What can we do with this? Payoffs now need to be defined over every plausible noncommuting observable in the Hilbert space (because commuting observables yield the same state, and the payoff is really defined for the state). Thankfully this is fairly simple for spins, as the noncommuting observables in question are the components of $\vec{S}$.

Let us return to the previous unfair "coin". Classically (so it would be a coin), the result of the coin flip would be the end of the story. Let us suppose that the consumer had a risk-neutral utility $V(w) = w$. Let us also suppose that there was a game which payed off 20 if heads and 0 if tails and cost 10 to enter. The expected payoff, accounting for the cost of entering, would be $\mathbb{E}(w) = -\frac{10}{3}$, so the consumer would prefer to not play.
Classically that would be the whole story. Quantum mechanically, though, there is more to the story. If the owner of the game decided to measure $S_z$, then the result would be the same as the classical result. If the owner decided instead to measure $S_x$ or $S_y$, then $\mathbb{E}(w) = 0$ so the consumer would be indifferent between playing and not playing, which is certainly a different outcome from preferring not to play. In fact, if the consumer does not know for sure what the owner decides to measure, then probabilities could be assigned to the measurement choice itself, and these could then be used to find the expectation value of payoff or utility over all possible choices, where each of those choices will have an expected payoff or utility as well.

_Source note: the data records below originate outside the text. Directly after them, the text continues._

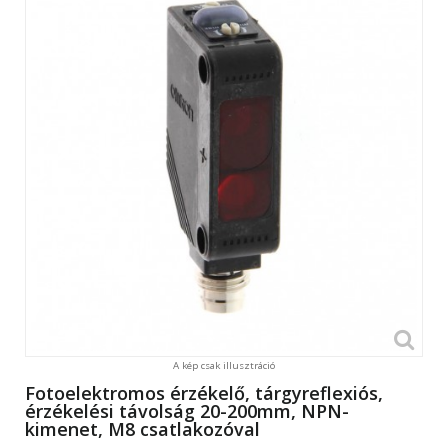
A kép csak illusztráció
Fotoelektromos érzékelő, tárgyreflexiós,
érzékelési távolság 20-200mm, NPN-
kimenet, M8 csatlakozóval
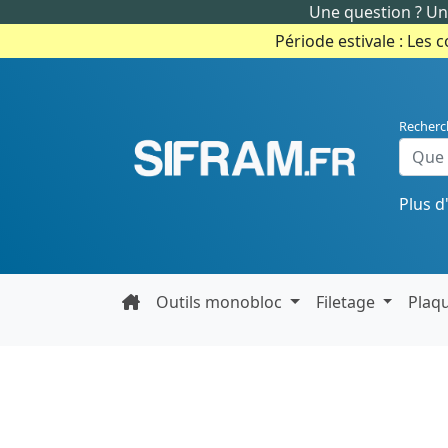
Une question ? Un 
Période estivale : Les 
Recherc
Plus d
Outils monobloc
Filetage
Plaq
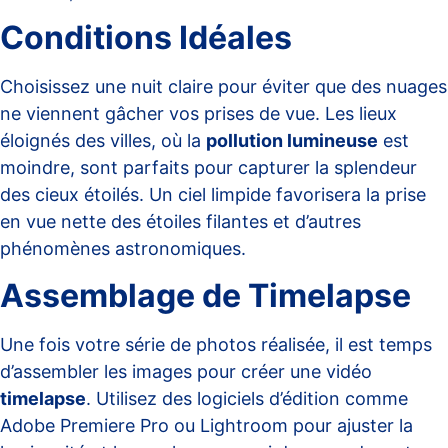
Conditions Idéales
Choisissez une nuit claire pour éviter que des nuages
ne viennent gâcher vos prises de vue. Les lieux
éloignés des villes, où la
pollution lumineuse
est
moindre, sont parfaits pour capturer la splendeur
des cieux étoilés. Un ciel limpide favorisera la prise
en vue nette des étoiles filantes et d’autres
phénomènes astronomiques.
Assemblage de Timelapse
Une fois votre série de photos réalisée, il est temps
d’assembler les images pour créer une vidéo
timelapse
. Utilisez des logiciels d’édition comme
Adobe Premiere Pro ou Lightroom pour ajuster la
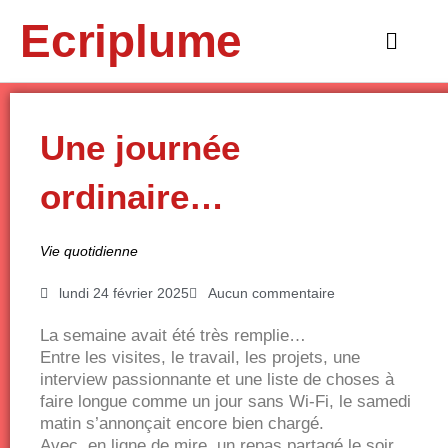
Aller
Ecriplume
au
Main
contenu
Menu
Une journée
ordinaire…
Vie quotidienne
lundi 24 février 2025
Aucun commentaire
La semaine avait été très remplie…
Entre les visites, le travail, les projets, une
interview passionnante et une liste de choses à
faire longue comme un jour sans Wi-Fi, le samedi
matin s’annonçait encore bien chargé.
Avec, en ligne de mire, un repas partagé le soir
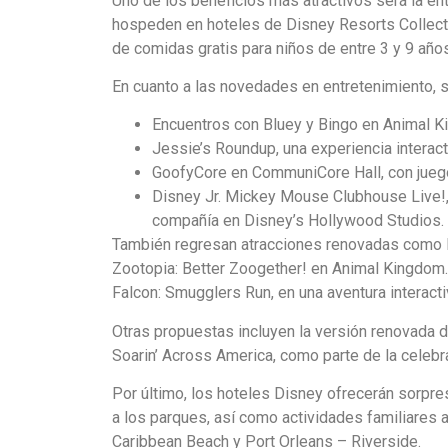
Uno de los beneficios más atractivos será la ent
hospeden en hoteles de Disney Resorts Collect
de comidas gratis para niños de entre 3 y 9 añ
En cuanto a las novedades en entretenimiento, 
Encuentros con Bluey y Bingo en Animal Ki
Jessie’s Roundup, una experiencia interac
GoofyCore en CommuniCore Hall, con jueg
Disney Jr. Mickey Mouse Clubhouse Live!,
compañía en Disney’s Hollywood Studios.
También regresan atracciones renovadas como 
Zootopia: Better Zoogether! en Animal Kingdom.
Falcon: Smugglers Run, en una aventura interacti
Otras propuestas incluyen la versión renovada d
Soarin’ Across America, como parte de la celebr
Por último, los hoteles Disney ofrecerán sorpr
a los parques, así como actividades familiares 
Caribbean Beach y Port Orleans – Riverside.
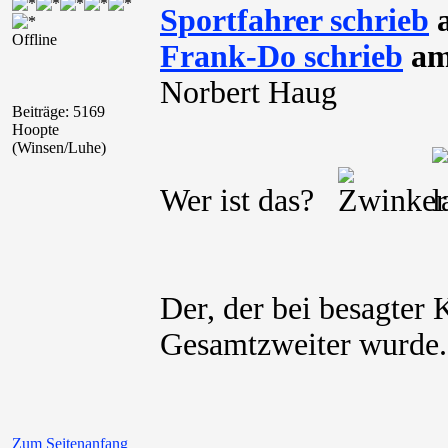
Sportfahrer schrieb
a
Offline
Frank-Do schrieb
am 
Norbert Haug
Beiträge: 5169
Hoopte
(Winsen/Luhe)
Wer ist das?
Der, der bei besagter
Gesamtzweiter wurde.
Zum Seitenanfang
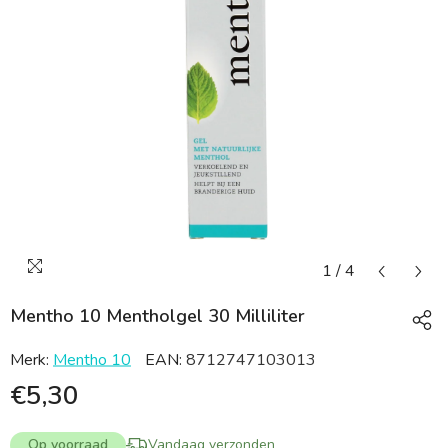
1
/
4
Mentho 10 Mentholgel 30 Milliliter
Merk:
Mentho 10
EAN:
8712747103013
€5,30
Op voorraad
Vandaag verzonden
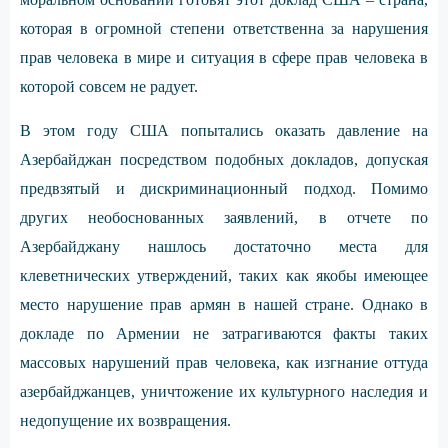
которая в огромной степени ответственна за нарушения
прав человека в мире и ситуация в сфере прав человека в
которой совсем не радует.
В этом году США попытались оказать давление на
Азербайджан посредством подобных докладов, допуская
предвзятый и дискриминационный подход. Помимо
других необоснованных заявлений, в отчете по
Азербайджану нашлось достаточно места для
клеветнических утверждений, таких как якобы имеющее
место нарушение прав армян в нашей стране. Однако в
докладе по Армении не затрагиваются факты таких
массовых нарушений прав человека, как изгнание оттуда
азербайджанцев, уничтожение их культурного наследия и
недопущение их возвращения.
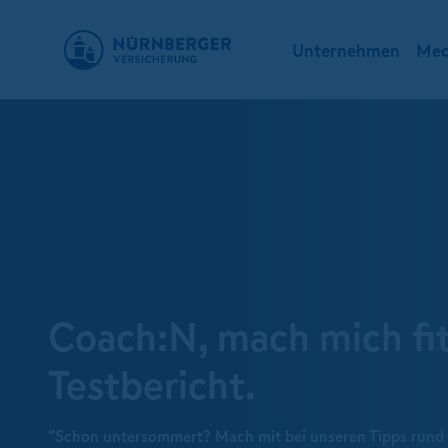
Unternehmen
Med
Coach:N, mach mich fit
Testbericht.
"Schon untersommert? Mach mit bei unseren Tipps rund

One thing to look further at is how to extend this to include continuous ensembles. The example in class was how a state of the world might be the outdoor temperature measured in some range. The quantum mechanical equivalent might be having a continuum of systems, each infinitesimal one having a position inside a given range of allowed positions; the only issue with this is that matter is not continuous, so I don't think it is possible to have a density matrix in the form of $\rho = \int |\psi(s) \rangle \langle \psi(s)| \, ds$ for some continuous index $s$. However, that can certainly be further investigated, and maybe I'll do that next time. The point is that states of the world in analyzing expected utility can easily be generalized to include quantum states through density matrices, and the question of which observable to measure in a noncommuting set brings out some interesting behavior not seen in classical states.